Finalizando, Piaget (1998a, 1998b) destaca novamente, nestes dois últimos textos, o paralelo entre as aquisições de ordem cognitiva e sócio-afetiva na realização de tarefas coletivas. De modo que o equilíbrio entre o trabalho pessoal e o controle mútuo, próprio dos grupos de trabalho, é o meio mais propício para o estabelecimento de outro equilíbrio, que caracteriza o desenvolvimento da razão infantil. Na época em que foram escritos, na década de 1930, a noção de equilibração majorante ainda não fora aprofundada e ampliada da forma como expusemos anteriormente. Sendo assim, entendemos que a ênfase progressivamente direcionada para o entendimento da equilibração cognitiva como um processo de articulação entre conservação e transformação e de coordenação entre compensações e construções também pode ser estendida à forma de equilíbrio que Piaget atribui ao trabalho em grupo.

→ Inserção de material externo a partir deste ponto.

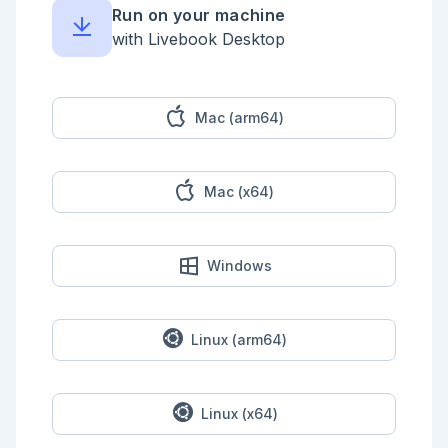
Run on your machine
Returns unique identifier for the current assignment 
of the variable.

with Livebook Desktop
## Function zip_many/1

Like `Enum.zip/1` but will zip multiple lists 
together instead of only two.

Mac (arm64)
## Macro is_var/1

Guard function to check if an AST node is a 
Mac (x64)
variable.

Windows
Linux (arm64)
Linux (x64)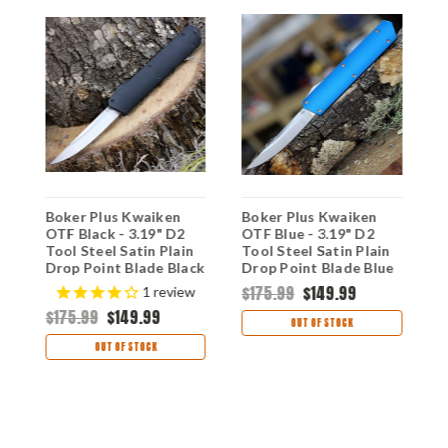
Boker Plus Kwaiken
Boker Plus Kwaiken
B
OTF Black - 3.19" D2
OTF Blue - 3.19" D2
2
Tool Steel Satin Plain
Tool Steel Satin Plain
P
Drop Point Blade Black
Drop Point Blade Blue
B
e
3D-Milled Aluminum
3D-Milled Aluminum
S
$175.99
$149.99
$
1
review
Handle 06EX551
Handle 06EX550
0
$175.99
$149.99
OUT OF STOCK
OUT OF STOCK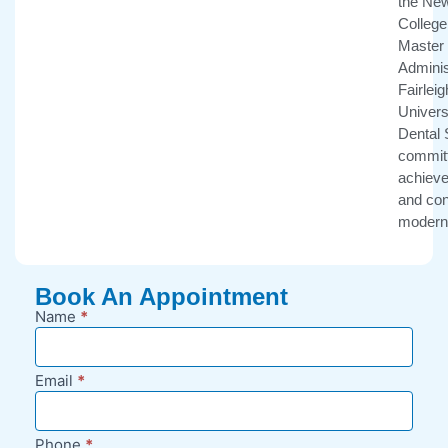
the New
College 
Master 
Adminis
Fairlei
Univers
Dental 
committ
achieve 
and con
modern 
Book An Appointment
Name
*
New
Appointment
Request -
Email
*
Blog Sidebar
Phone
*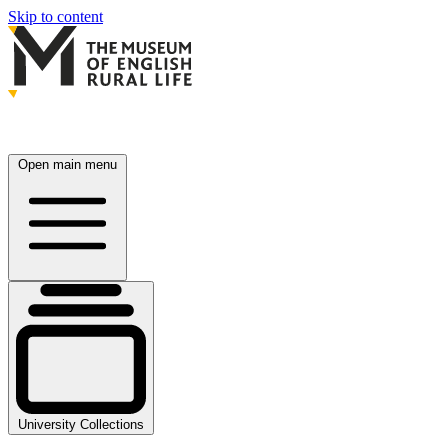
Skip to content
Open main menu
University Collections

Consideramos que um processo de oficinas de jogos, como será descrito nos capítulos relativos aos Fundamentos metodológicos e ao Método, constitui um ambiente propiciador do exercício de relações cooperativas, compreendidas na perspectiva da equilibração majorante e do aperfeiçoamento pessoal.

4 FUNDAMENTAÇÃO METODOLÓGICA

Neste capítulo, apresentamos os fundamentos metodológicos do presente trabalho divididos em duas partes. Na primeira, caracteriza-se a pesquisa qualitativa, inspirada em uma perspectiva epistemológica construtivista. Na segunda, apresentam-se as referências do trabalho com oficinas de jogos, desenvolvido no Laboratório de Psicopedagogia do Instituto de Psicologia da USP.